Define $\triangle$ as $A\triangle B = (A\cup B - A\cap B )$, show associativity of $\triangle$

Question

We define $\triangle$ as $A\triangle B = (A\cup B - A\cap B )$ and want to prove axiom G1 for the group (G, $\triangle)$.

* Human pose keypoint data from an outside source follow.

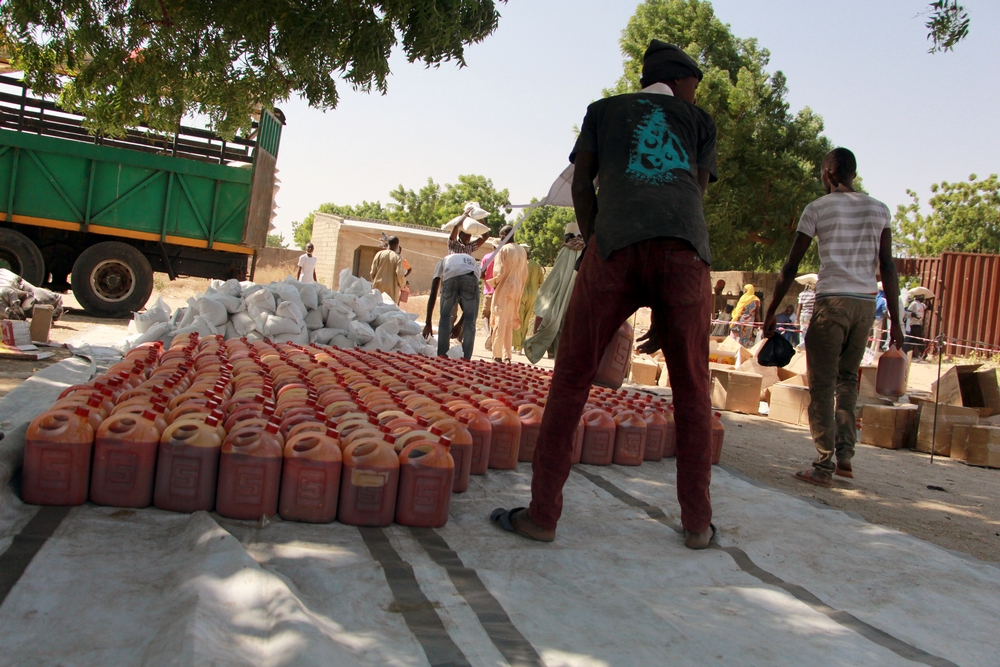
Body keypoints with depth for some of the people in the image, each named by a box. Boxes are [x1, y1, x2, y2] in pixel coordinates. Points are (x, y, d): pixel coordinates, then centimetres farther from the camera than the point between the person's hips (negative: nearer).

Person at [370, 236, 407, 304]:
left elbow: (373, 271, 0)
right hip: (391, 289, -3)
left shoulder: (379, 254, 1)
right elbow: (399, 274, -12)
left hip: (378, 286, 3)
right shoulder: (398, 257, -6)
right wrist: (402, 284, 7)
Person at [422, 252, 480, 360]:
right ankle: (466, 359, 10)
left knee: (444, 319, 16)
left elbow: (433, 294, 29)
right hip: (471, 278, 1)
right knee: (470, 323, 12)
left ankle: (442, 357, 15)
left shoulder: (442, 262, 40)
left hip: (450, 278, 0)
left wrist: (428, 323, 29)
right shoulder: (474, 262, 41)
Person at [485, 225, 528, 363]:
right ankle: (507, 355, 11)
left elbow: (499, 271, -16)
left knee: (500, 322, 0)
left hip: (503, 289, -6)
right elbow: (525, 274, 11)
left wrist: (494, 283, 1)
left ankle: (497, 355, 2)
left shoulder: (503, 249, -11)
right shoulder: (522, 251, 9)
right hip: (516, 290, 6)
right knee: (509, 324, 11)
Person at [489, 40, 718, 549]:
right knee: (692, 389, 12)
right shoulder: (700, 122, 30)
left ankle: (542, 514, 6)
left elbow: (581, 185, 16)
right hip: (685, 248, 1)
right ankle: (697, 523, 17)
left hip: (616, 241, -1)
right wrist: (664, 314, 20)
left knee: (570, 380, 5)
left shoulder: (603, 110, 30)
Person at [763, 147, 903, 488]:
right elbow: (887, 267, 7)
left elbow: (790, 266, 1)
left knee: (822, 386, -1)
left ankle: (825, 466, -2)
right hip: (866, 304, 4)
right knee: (847, 380, 18)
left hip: (831, 301, -4)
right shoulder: (879, 210, 12)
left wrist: (771, 312, 7)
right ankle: (845, 453, 12)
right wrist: (895, 319, 9)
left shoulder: (818, 208, 2)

We want to show that $(A\triangle B)\triangle C = A\triangle (B\triangle C)$

$(A\triangle B)\triangle C = ((A\cup B - A\cap B)\cup C) - ((A\cup B - A\cap B)\cap C) = $ $(A\cup B \cup C - A \cap B) - ((A\cup B)\cap C) + A\cap B = $

$A\cup B \cup C - (A\cup B)\cap C$

$A\triangle (B\triangle C) = (A\cup (B\cup C - B\cap C)) - (A\cap (B\cup C - B\cap C)) = $ $(A\cup B \cup C - B \cap C) - (A\cap (B\cup C)) + B\cap C = $

$A\cup B \cup C - (B\cup C)\cap A$

The problem I'm running into now is that I believe that $A\cap (B\cup C) \neq (A\cup B)\cap C$ in general. I'm not sure if I'm taking wrong steps in my derivation (probably). Does anyone know what steps are wrong, or if there's a better way to prove this?

Answer 1

You're making a mistake here:

$((A\cup B - A\cap B)\cup C) - ((A\cup B - A\cap B)\cap C) = $ $(A\cup B \cup C - A \cap B) - ((A\cup B)\cap C) + A\cap B = ...$

I am not even exactly sure what you tried to do here, but I assume you tried to go from $((A\cup B - A\cap B)\cup C)$ to $(A\cup B \cup C - A \cap B)$, and from $((A\cup B - A\cap B)\cap C)$ to $((A\cup B)\cap C) + A\cap B$

Now, first of all, there is no set-operator $+$.

Second, I would urge you use use parentheses to avoid any kind of confusion.

So, just focusing on the first term, what you have is:

$$((A\cup B) - (A\cap B))\cup C$$

Now, it looks like you tried some kind of Distribution on this, but you executed that rather poorly. Here is what you would get if you do Distribution:

$$((A\cup B \cup C) - ((A\cap B)\cup C)$$

However, I wouldn't use Distribution in combination with the setminus operator at all: yes, Distribution of $\cup$ over $-$ happens to work out ok, but Distribution of $\cap$ over $-$ is actually a little weird, since the setminus operator corresponds to a $\cap$ operator itself:

$$A - B =_{df} A \cap B^C$$

Anyway, I recommend using that very identity to rewrite your expressions in terms of $\cap$, $\cup$, and complement, and now you can use all the 'typical' equivalences.

To give you a start:

$$(((A\cup B) - (A\cap B))\cup C) - (((A\cup B) - (A\cap B))\cap C) = $$

$$(((A\cup B) \cap (A\cap B)^C)\cup C) \cap (((A\cup B) \cap (A\cap B)^C)\cap C)^C = $$

$$(((A\cup B) \cap (A^C \cup B^C))\cup C) \cap (((A\cup B) \cap (A\cap B)^C)^C\cup C^C) = ...$$

Yes, it's a slog, but you'll get there eventually!